- _TASK BRIEF_: Retype the lines in the records below, from the line with "золотистыми ниточками сосудов." up to and including the line with "Однако в ширину комнатное растение способно", keeping each one identical to the original.

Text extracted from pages
....

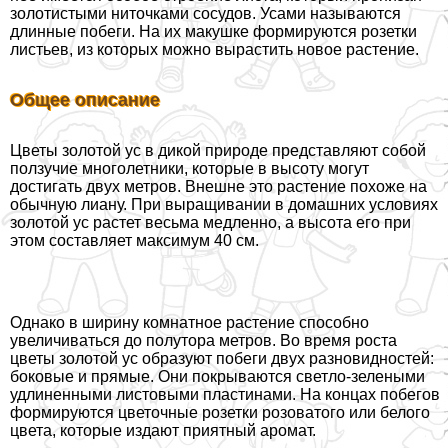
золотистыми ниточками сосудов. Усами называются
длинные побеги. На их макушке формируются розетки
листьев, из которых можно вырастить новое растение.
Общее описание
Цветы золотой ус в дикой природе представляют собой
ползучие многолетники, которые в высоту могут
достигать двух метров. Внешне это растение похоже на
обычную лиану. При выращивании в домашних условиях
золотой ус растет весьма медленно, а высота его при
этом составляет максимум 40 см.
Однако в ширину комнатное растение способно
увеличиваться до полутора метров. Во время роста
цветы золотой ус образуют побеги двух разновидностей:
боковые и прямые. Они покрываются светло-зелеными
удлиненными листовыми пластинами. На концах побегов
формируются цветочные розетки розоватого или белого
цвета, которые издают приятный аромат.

....

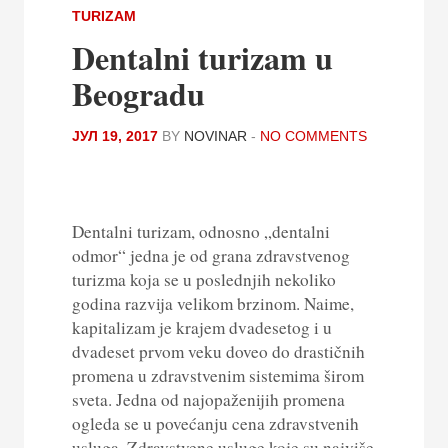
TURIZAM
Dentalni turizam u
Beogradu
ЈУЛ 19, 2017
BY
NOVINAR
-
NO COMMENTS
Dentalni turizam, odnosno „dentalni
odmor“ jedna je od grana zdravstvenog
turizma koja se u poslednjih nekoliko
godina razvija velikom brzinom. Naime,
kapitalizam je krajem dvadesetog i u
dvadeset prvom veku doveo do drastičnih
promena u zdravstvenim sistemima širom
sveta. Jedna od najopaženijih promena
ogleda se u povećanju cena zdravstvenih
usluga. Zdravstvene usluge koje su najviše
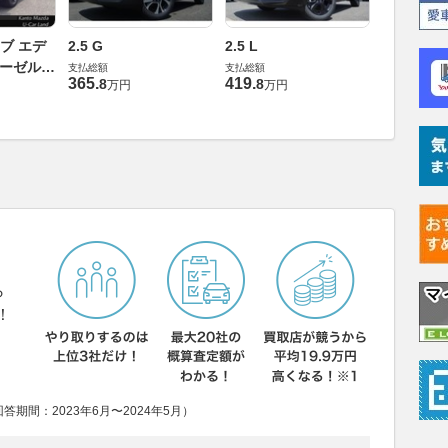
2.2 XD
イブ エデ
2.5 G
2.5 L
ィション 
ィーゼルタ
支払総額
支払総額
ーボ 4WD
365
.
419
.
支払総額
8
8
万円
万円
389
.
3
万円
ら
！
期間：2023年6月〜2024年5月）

....

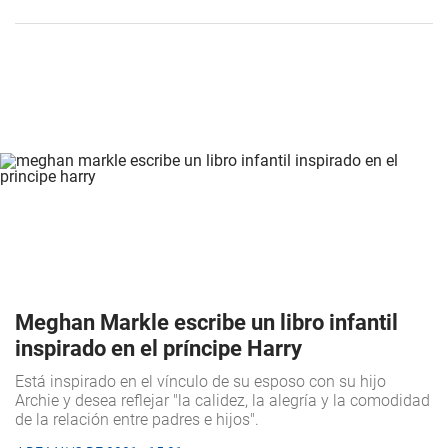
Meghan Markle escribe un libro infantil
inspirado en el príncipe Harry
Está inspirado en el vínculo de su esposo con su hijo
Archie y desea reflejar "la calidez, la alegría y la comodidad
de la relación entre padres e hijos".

....

- _REPLY_:
золотистыми ниточками сосудов. Усами называются
длинные побеги. На их макушке формируются розетки
листьев, из которых можно вырастить новое растение.
Общее описание
Цветы золотой ус в дикой природе представляют собой
ползучие многолетники, которые в высоту могут
достигать двух метров. Внешне это растение похоже на
обычную лиану. При выращивании в домашних условиях
золотой ус растет весьма медленно, а высота его при
этом составляет максимум 40 см.
Однако в ширину комнатное растение способно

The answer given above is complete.